Tony Holiday
Tony Holiday (February 24, 1951 - February 14, 1990) was a German pop singer and songwriter.
Born Rolf Peter Knigge in Hamburg, West Germany, Knigge began his career first as a textile businessman and fashion designer. In 1974 he received a record contract with Hans Bertram, who rechristened him "Tony Holiday". His first two singles met with little success. Holiday's breakthrough came in 1977 with the German recording of "Tanze Samba mit Mir" ("Dance the Samba With Me") in 1977. The song quickly became a hit in both Germany and Austria, reaching the Top 5 on the German pop charts and the Top 20 on the Austrian music charts. In 1979 he participated with the title "Zuviel tequila, zuviel schöne mädchen" ("Too Much Tequila, Too Many Beautiful Girls") in the German finals for the Eurovision Song Contest and the song finished in ninth place.
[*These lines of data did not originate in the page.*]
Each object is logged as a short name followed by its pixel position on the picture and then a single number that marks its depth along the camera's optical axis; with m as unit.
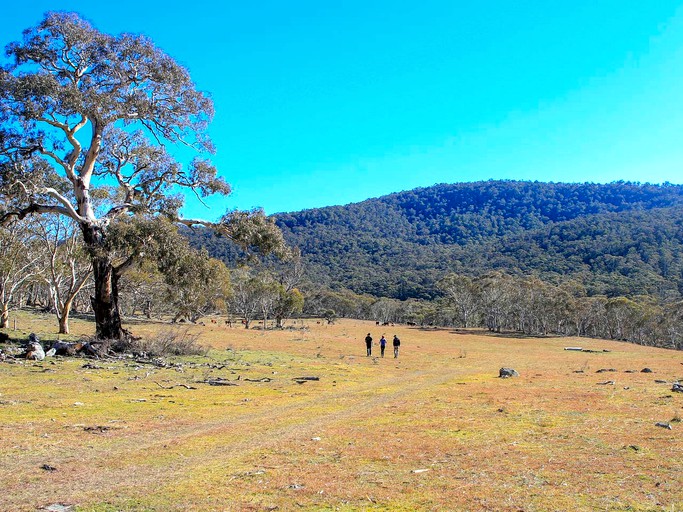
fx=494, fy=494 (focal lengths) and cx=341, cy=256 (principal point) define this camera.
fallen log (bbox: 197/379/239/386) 16.72
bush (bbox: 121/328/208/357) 21.86
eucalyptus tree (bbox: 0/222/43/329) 32.22
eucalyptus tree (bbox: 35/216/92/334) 28.16
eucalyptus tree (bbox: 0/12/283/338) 19.91
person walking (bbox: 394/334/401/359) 32.47
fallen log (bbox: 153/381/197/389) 15.19
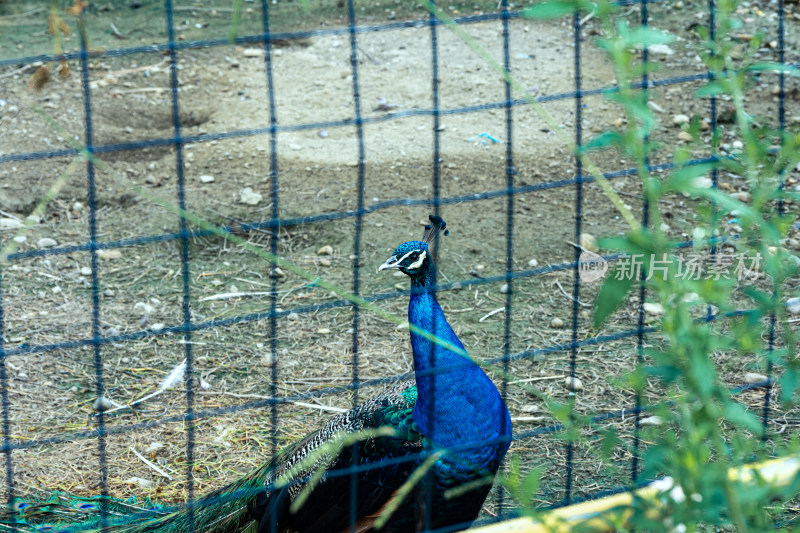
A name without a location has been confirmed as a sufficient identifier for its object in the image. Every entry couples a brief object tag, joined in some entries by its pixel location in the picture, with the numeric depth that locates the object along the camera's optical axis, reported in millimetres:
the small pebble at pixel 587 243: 9320
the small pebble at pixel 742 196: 9594
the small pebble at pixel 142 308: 8672
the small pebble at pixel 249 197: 10141
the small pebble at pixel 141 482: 6590
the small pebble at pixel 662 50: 12769
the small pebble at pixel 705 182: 9372
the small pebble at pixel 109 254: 9469
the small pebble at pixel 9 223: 9539
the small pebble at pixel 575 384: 7511
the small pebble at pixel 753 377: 7392
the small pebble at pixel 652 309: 8320
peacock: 5492
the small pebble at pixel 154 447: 7004
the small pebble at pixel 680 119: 11177
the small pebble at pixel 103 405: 7252
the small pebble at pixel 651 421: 6912
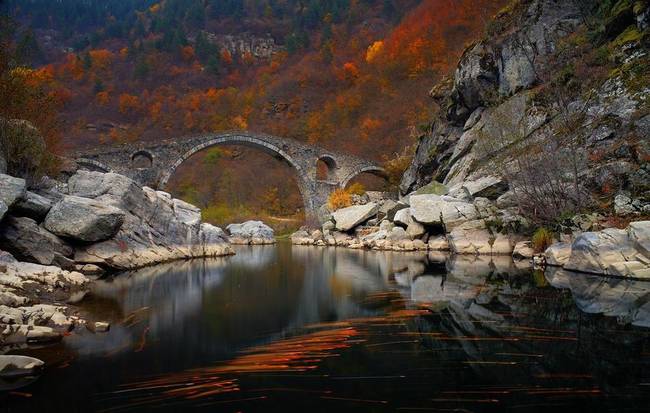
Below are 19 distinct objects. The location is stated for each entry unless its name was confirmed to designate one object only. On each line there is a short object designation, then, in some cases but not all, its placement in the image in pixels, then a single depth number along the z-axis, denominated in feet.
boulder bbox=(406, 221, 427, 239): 70.69
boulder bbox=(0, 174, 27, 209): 36.45
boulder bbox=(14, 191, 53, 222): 41.70
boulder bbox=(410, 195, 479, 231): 62.49
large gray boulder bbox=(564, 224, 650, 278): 32.65
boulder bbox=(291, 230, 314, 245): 101.35
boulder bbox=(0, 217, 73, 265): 37.24
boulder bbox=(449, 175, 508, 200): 65.51
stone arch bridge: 123.24
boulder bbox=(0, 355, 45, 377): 15.01
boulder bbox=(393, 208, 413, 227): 73.31
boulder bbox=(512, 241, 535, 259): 52.35
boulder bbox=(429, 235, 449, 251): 66.64
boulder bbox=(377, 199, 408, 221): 83.11
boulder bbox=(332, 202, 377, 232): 92.17
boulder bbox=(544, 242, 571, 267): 43.22
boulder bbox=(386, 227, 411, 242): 72.57
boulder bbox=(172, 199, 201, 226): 68.15
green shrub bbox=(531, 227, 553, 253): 50.31
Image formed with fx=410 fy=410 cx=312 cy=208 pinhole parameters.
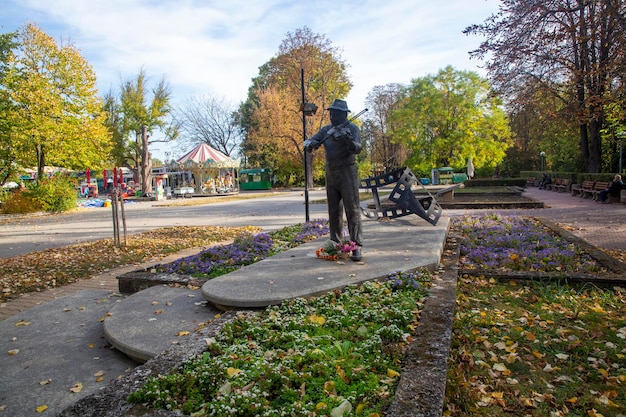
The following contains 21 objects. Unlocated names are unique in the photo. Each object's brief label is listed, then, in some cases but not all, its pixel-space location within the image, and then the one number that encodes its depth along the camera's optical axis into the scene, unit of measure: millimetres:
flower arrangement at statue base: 5592
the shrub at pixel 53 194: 21688
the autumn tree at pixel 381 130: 53562
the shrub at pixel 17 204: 21125
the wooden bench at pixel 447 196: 18750
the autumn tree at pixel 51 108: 21984
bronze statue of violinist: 5477
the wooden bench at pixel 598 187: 17103
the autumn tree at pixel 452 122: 36719
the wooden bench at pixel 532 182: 36038
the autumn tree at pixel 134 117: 49500
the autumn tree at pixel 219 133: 56500
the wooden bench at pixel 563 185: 24656
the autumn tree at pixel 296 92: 40531
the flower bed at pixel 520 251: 5812
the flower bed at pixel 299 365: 2379
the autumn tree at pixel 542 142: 20562
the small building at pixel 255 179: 52719
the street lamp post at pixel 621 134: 18047
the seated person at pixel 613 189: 15888
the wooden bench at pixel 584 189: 19002
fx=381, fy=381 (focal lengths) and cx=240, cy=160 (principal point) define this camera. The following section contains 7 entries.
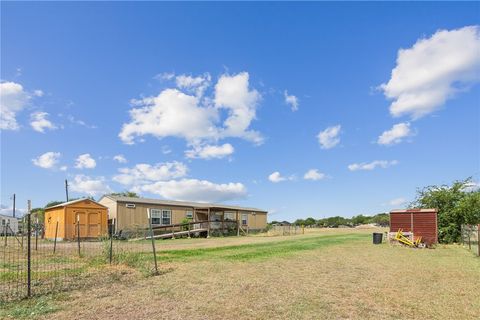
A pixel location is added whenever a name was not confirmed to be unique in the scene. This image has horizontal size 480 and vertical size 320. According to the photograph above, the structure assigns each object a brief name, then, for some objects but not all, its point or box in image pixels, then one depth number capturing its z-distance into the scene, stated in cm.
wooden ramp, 3025
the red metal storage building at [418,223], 2348
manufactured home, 3148
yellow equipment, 2125
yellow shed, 2791
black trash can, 2322
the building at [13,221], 5138
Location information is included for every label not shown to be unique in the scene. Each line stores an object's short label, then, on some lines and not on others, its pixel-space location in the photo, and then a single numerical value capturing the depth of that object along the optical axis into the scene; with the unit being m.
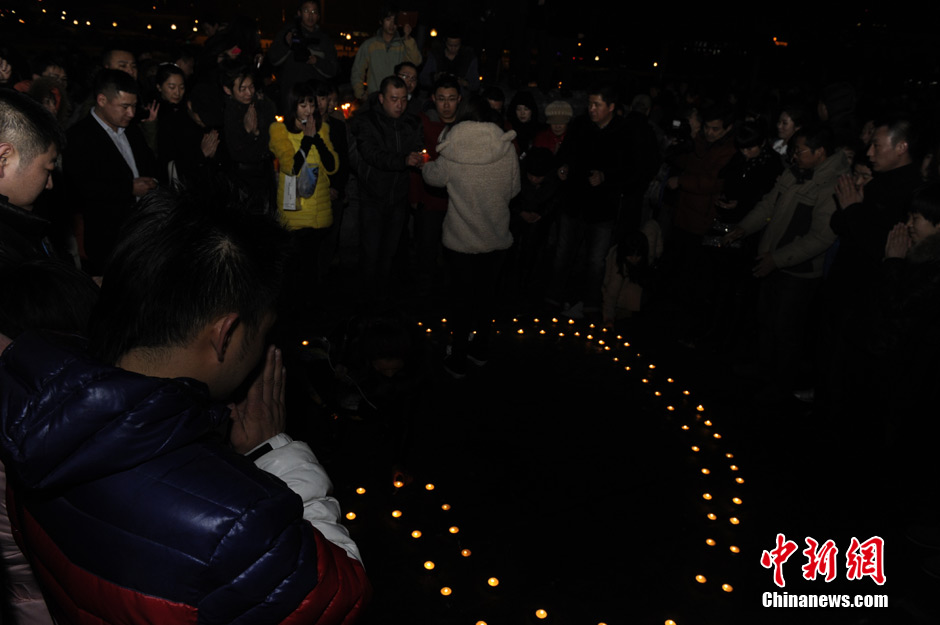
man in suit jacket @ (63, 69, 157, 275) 4.89
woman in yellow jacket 5.94
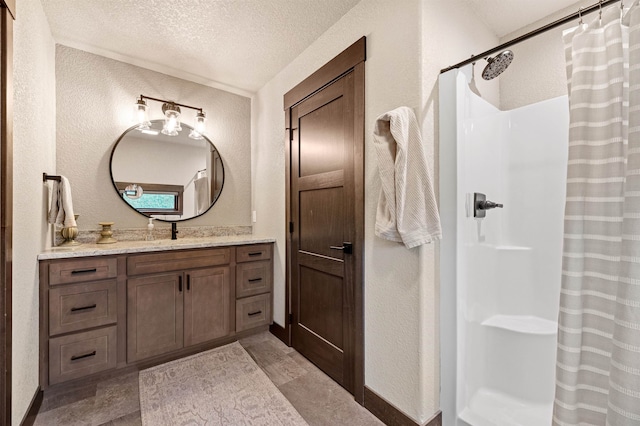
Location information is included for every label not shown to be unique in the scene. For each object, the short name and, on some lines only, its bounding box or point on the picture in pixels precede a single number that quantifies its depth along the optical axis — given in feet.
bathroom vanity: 5.69
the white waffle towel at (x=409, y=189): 4.33
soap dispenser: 8.20
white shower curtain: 2.85
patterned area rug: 5.12
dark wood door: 5.88
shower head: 4.46
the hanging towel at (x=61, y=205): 6.18
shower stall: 4.74
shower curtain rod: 3.23
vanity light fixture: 7.90
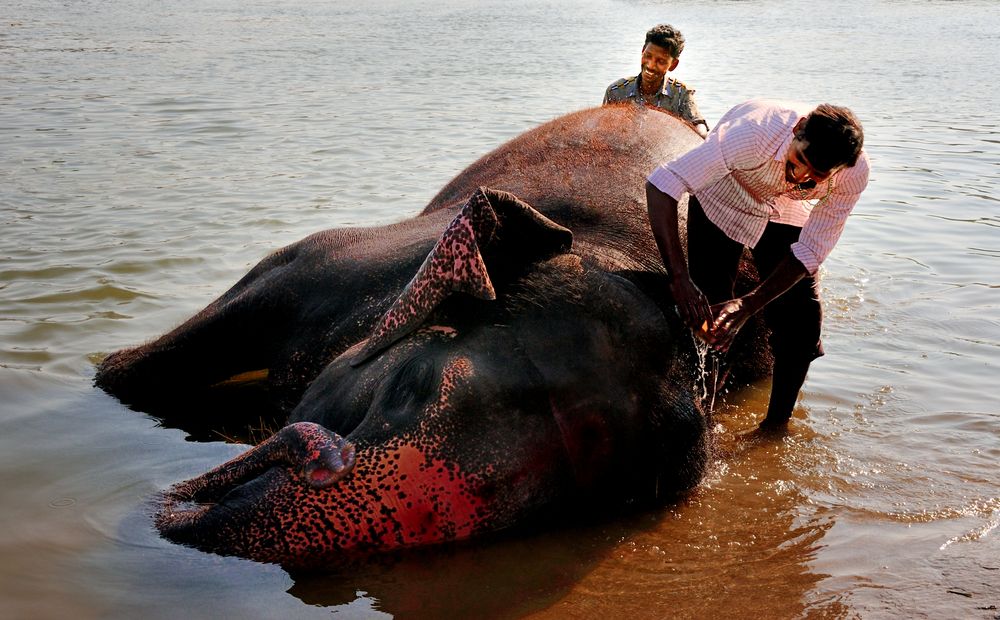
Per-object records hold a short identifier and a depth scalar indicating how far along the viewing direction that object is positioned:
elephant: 3.56
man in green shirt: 7.67
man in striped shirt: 4.12
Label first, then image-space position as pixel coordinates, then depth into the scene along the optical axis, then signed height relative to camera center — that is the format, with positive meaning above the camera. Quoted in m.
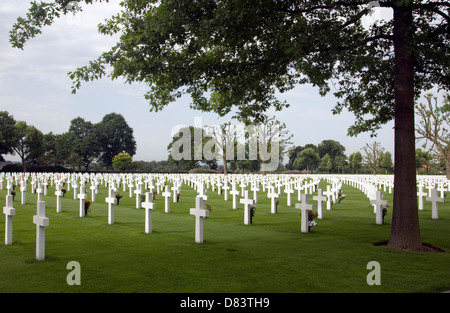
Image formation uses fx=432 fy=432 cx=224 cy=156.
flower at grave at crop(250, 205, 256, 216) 13.52 -1.19
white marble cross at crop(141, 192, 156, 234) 11.45 -1.13
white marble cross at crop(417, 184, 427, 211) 18.72 -1.04
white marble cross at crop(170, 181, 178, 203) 21.62 -1.18
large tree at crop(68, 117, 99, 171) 87.90 +6.24
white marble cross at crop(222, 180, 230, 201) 23.11 -1.29
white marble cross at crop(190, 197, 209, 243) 10.00 -1.03
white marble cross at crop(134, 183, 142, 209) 18.11 -1.16
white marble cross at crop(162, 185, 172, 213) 16.58 -1.15
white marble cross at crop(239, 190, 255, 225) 13.44 -1.03
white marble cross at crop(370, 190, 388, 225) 13.92 -1.08
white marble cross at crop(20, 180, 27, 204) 19.56 -0.87
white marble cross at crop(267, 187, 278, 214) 16.91 -1.20
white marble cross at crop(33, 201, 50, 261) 7.97 -1.11
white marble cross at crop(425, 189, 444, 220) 15.48 -1.00
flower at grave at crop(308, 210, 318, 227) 11.92 -1.32
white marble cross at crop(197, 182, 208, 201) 16.72 -0.75
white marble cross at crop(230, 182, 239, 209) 18.60 -1.12
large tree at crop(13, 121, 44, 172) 67.75 +4.42
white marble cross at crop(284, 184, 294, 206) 20.03 -1.27
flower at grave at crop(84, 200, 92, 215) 15.22 -1.23
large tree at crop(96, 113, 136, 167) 92.19 +6.85
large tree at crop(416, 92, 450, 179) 49.75 +5.05
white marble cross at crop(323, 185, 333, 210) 18.52 -1.10
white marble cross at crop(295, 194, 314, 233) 12.02 -1.09
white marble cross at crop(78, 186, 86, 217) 15.23 -1.12
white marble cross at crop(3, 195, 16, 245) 9.61 -1.17
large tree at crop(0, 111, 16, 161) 64.52 +5.17
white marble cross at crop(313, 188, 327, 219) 14.88 -1.00
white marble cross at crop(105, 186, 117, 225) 13.39 -1.08
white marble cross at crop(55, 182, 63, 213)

Between 1975 and 1984, Holiday would perform eleven times on the popular German music television program ZDF-Hitparade.
In 1980, Holiday scored a second European hit with "Nie mehr allein sein" which reached the number 15 on the German music charts . The song was a reworking of "Sun of Jamaica" by the German band Goombay Dance Band. Holiday subsequently hosted several music programs on television and released several more singles throughout the 1980s.
Holiday led a clandestine homosexual life and died in 1990 of AIDS in his native Hamburg at the age of 39.
In 2000, Tony Holiday's single "Tanze Samba mit Mir" was featured in the François Ozon directed film "Gouttes d'eau sur pierres brûlantes" ("Water Drops on Burning Rocks"), an adaptation of the play "Tropfen auf heisse Steine" by German filmmaker and writer Rainer Werner Fassbinder. The song subsequently appeared on the film's soundtrack.